EXTRACTED MATERIAL
Content starts
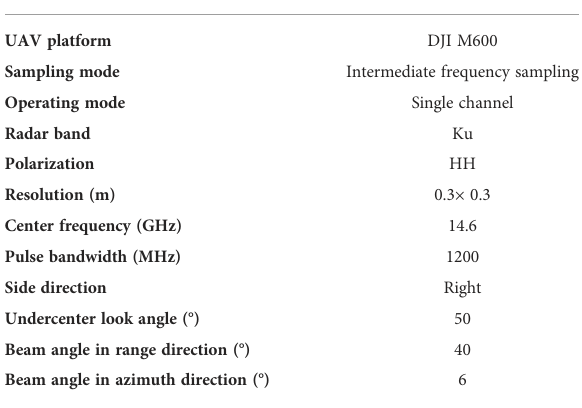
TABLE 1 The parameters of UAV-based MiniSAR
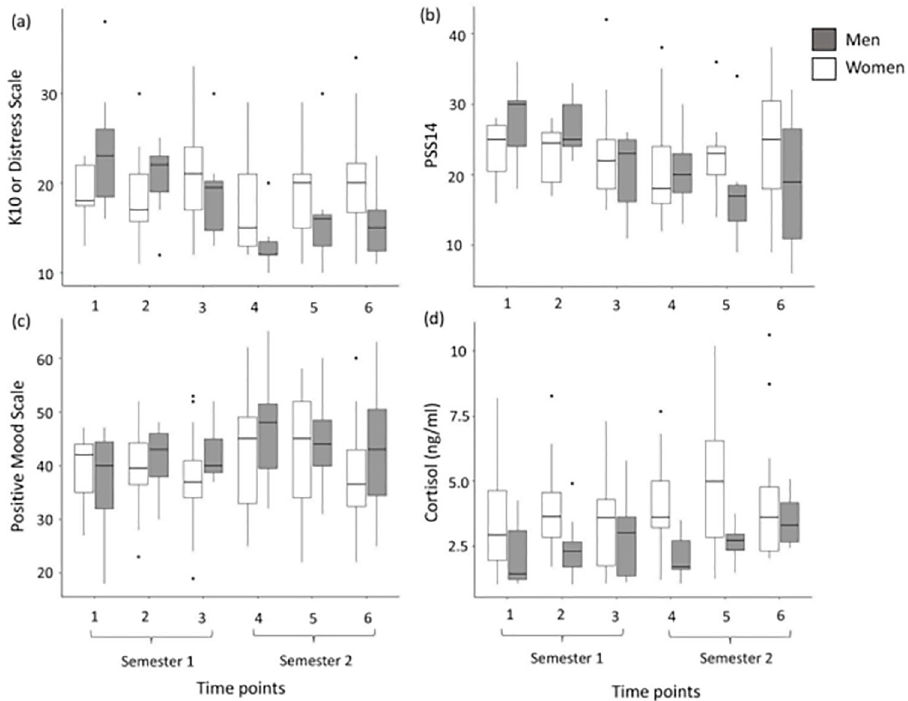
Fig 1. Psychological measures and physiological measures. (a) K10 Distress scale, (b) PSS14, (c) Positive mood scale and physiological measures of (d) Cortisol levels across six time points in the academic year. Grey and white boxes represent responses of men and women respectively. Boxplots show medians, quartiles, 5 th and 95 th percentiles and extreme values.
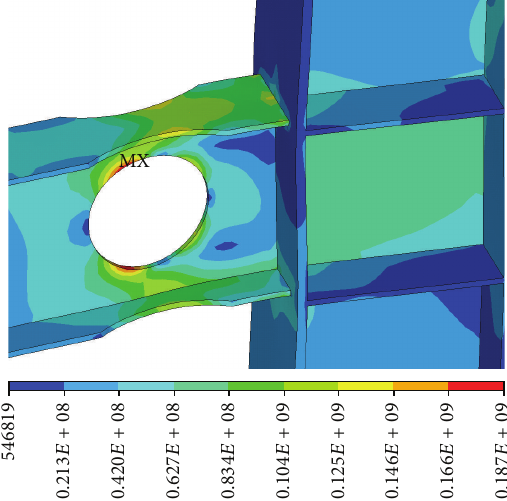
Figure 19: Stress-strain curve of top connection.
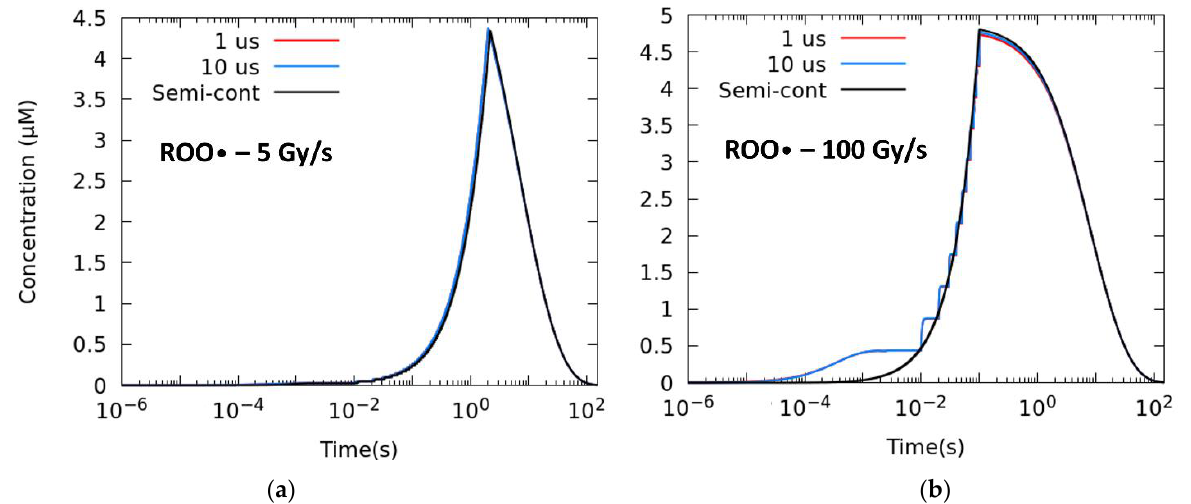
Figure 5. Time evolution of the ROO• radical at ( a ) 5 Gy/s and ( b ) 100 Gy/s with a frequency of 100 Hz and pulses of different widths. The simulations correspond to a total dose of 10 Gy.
Content ends
Content starts
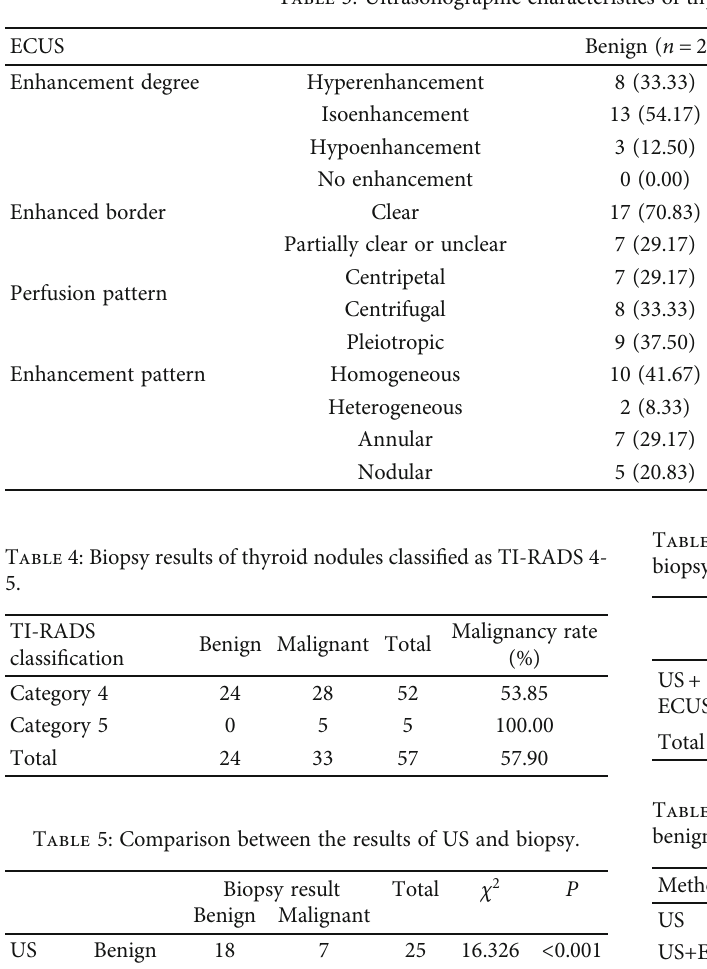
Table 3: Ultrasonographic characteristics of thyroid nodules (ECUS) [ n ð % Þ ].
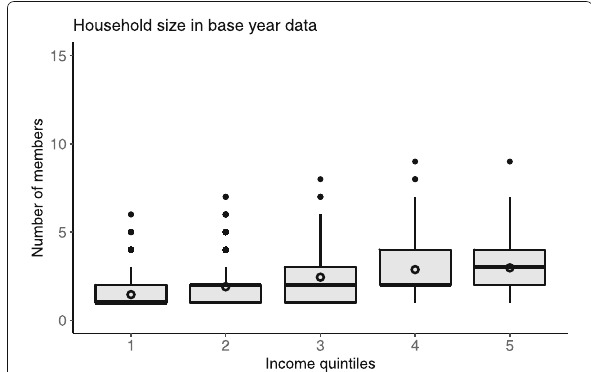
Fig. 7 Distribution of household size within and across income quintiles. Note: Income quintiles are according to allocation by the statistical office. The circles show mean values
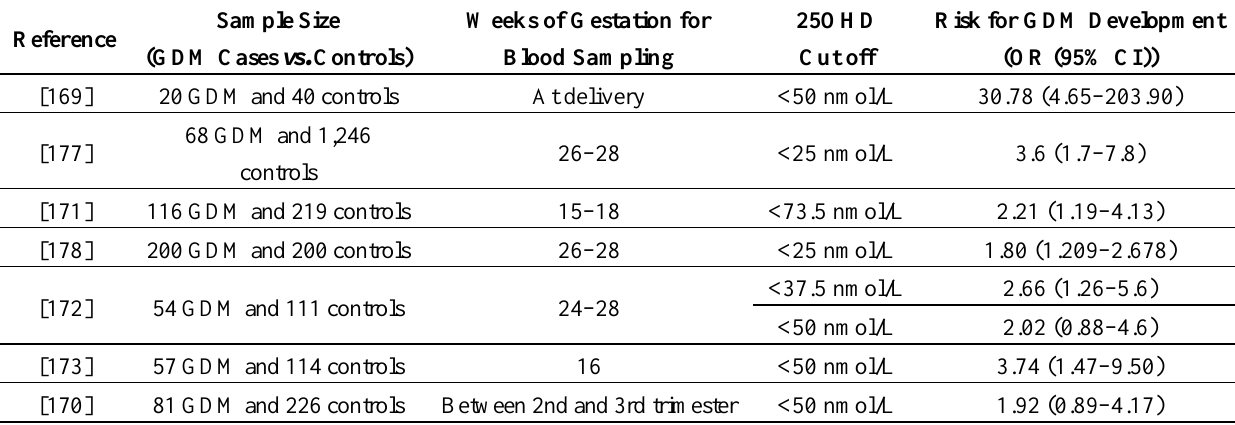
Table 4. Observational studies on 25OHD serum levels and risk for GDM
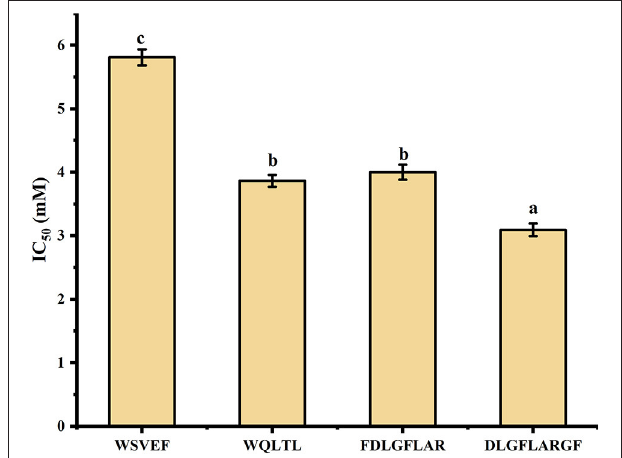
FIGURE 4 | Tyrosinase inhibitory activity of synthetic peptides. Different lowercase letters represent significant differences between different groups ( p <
Content ends
WHAT TO WORK ON
Your answer should be the exact lines above from the one containing "Fig. 7 Distribution" through the one containing "FIGURE 4 | Tyrosinase", with both end lines kept and the pictures removed, please.

RESPONSE BOX
Fig. 7 Distribution of household size within and across income quintiles. Note: Income quintiles are according to allocation by the statistical office. The circles show mean values
Table 4. Observational studies on 25OHD serum levels and risk for GDM
FIGURE 4 | Tyrosinase inhibitory activity of synthetic peptides. Different lowercase letters represent significant differences between different groups ( p <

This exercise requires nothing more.